Edmund Kean (1787 - 1833) est le plus grand acteur Anglais de son temps, un génie qui va révolutionner la façon d'interpréter Shakespeare, auquel il rend toute sa verve et tout son sel... C'est aussi, comme tant d'acteurs, un aventurier, un homme qui laisse la passion et l'impulsion le guider. Malheureux en amour, heureux en débauche et riches en dettes... Bref, un rôle sur mesure pour Ivan Mosjoukine, co-scénariste de ce film qui reste l'un de ses classiques, et l'un de ses grands films interprétés pour les studios Albatros avant de tenter la grande aventure d'un cinéma plus grand public avec Michel Strogoff en 1926. Kean est d'ailleurs l'avant-dernière collaboration de Mosjoukine avec les studios de Ermolieff et Kamenka... et c'est une production d'une incroyable richesse, tant par ses décors que par la qualité de l'interprétation, et bien sur l'invention filmique!
La première apparition de Mosjoukine en acteur (Interprétant Romeo) est longuement préparée, elle se confond bien sur avec le véritable commencement du film. Et la confrontation entre Kean, son public, et Shakespeare occupe bien une dizaine de minutes, riches en enseignements. Mosjoukine est d'abord une ombre géante qui se détache des coulisses, avant de manger toute la scène... Bien sûr, contrairement à la légende qu'était Kean, l'acteur de cinéma semble adopter un jeu assez conventionnel pour son Shakespeare, mais le film n'est absolument pas un documentaire, et Volkoff s'intéresse finalement plus à l'effet que fait Kean sur le public (Aussi bien la noblesse et la bourgeoisie que les "Enfants du paradis"!). Et tout au long de ces 141 minutes de cinéma flamboyant, Mosjoukine ne se contient pas vraiment... il faut dire que ce rôle est taillé sur mesure pour la star excentrique du cinéma Franco-Russe, qui lui aussi tendant à faire se confondre, comme Kean dans les scènes où on le voit interpréter Romeo et Juliette, puis Hamlet, le théâtre et sa vie, et séduisait comme d'autres respirent. Et Kean, dans sa vie, prolonge son métier en se déguisant sans cesse pour échapper à ses créanciers. En marin... ou en tigre!

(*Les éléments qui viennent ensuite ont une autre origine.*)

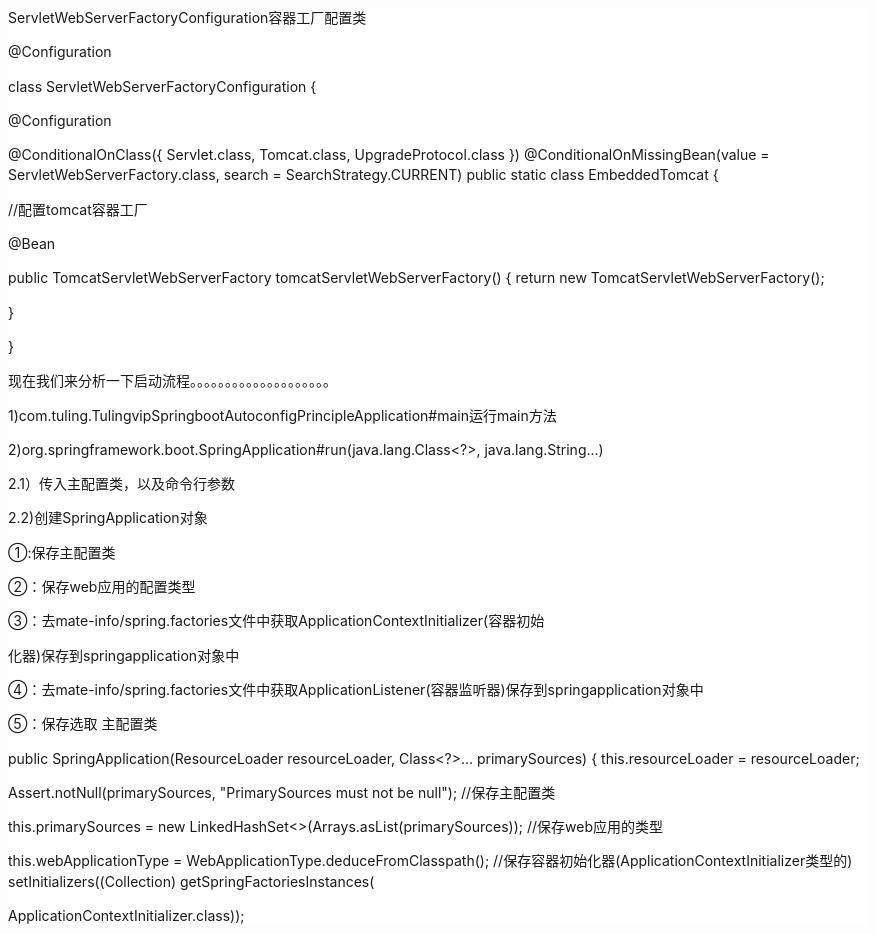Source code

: 
ServletWebServerFactoryConfiguration容器工厂配置类



@Configuration

class ServletWebServerFactoryConfiguration {

@Configuration

@ConditionalOnClass({ Servlet.class, Tomcat.class, UpgradeProtocol.class }) @ConditionalOnMissingBean(value = ServletWebServerFactory.class, search = SearchStrategy.CURRENT) public static class EmbeddedTomcat {



//配置tomcat容器工厂

@Bean

public TomcatServletWebServerFactory tomcatServletWebServerFactory() { return new TomcatServletWebServerFactory();

}

}




现在我们来分析一下启动流程。。。。。。。。。。。。。。。。。。。。

1)com.tuling.TulingvipSpringbootAutoconfigPrincipleApplication#main运行main方法

2)org.springframework.boot.SpringApplication#run(java.lang.Class<?>, java.lang.String...)

2.1）传入主配置类，以及命令行参数

2.2)创建SpringApplication对象

①:保存主配置类

②：保存web应用的配置类型

③：去mate-info/spring.factories文件中获取ApplicationContextInitializer(容器初始

化器)保存到springapplication对象中

④：去mate-info/spring.factories文件中获取ApplicationListener(容器监听器)保存到springapplication对象中

⑤：保存选取 主配置类



public SpringApplication(ResourceLoader resourceLoader, Class<?>... primarySources) { this.resourceLoader = resourceLoader;

Assert.notNull(primarySources, "PrimarySources must not be null"); //保存主配置类

this.primarySources = new LinkedHashSet<>(Arrays.asList(primarySources)); //保存web应用的类型

this.webApplicationType = WebApplicationType.deduceFromClasspath(); //保存容器初始化器(ApplicationContextInitializer类型的) setInitializers((Collection) getSpringFactoriesInstances(

ApplicationContextInitializer.class));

Le film reconstruit à merveille le Londres du XIXe siècle tel que Dumas l'a imaginé dans sa pièce, et Volkoff et Mosjoukine se sont plus à accumuler les scènes de bravoure, toute construites sur une véritable unité dramatique. la plus connue, la plus discutée aussi, est bien sur sensée montrer les excès de la vie de débauche de Kean, qui danse et boit jusqu'au bout de la nuit dans un pub. La scène est électrique, communicative, et recycle merveilleusement le montage rapide tel que Gance l'a utilisé dans La roue. Mais chaque scène possède sa propre identité, dans un grand film qui n'hésite jamais à passer d'un genre à l'autre, d'un seul souffle. C'est encore une fois la marque de fabrique de Mosjoukine, mais avouons que le style de Volkoff a une classe folle...
Ce film qui fut un énorme succès, qui mêle de façon fascinante l'art avec la vie et la mort des artistes, on peut spéculer sur le fait que Carné l'ait vu... En tout cas il est impossible de ne pas y penser. Quant à l'acteur Mosjoukine, qui a manifestement pris énormément de plaisir à interpréter cette auto-caricature d'une rare finesse, il ne pouvait sans doute pas deviner que jouer la mort de Kean, qui s'accroche à Shakespeare (Son seul vrai ami, le souffleur Salomon interprété par Nicolas Koline, lui lit des extraits avant que l'acteur, en transe, le remplace au pied levé) jusqu'à son dernier souffle, serait prémonitoire de sa propre mort dans la misère.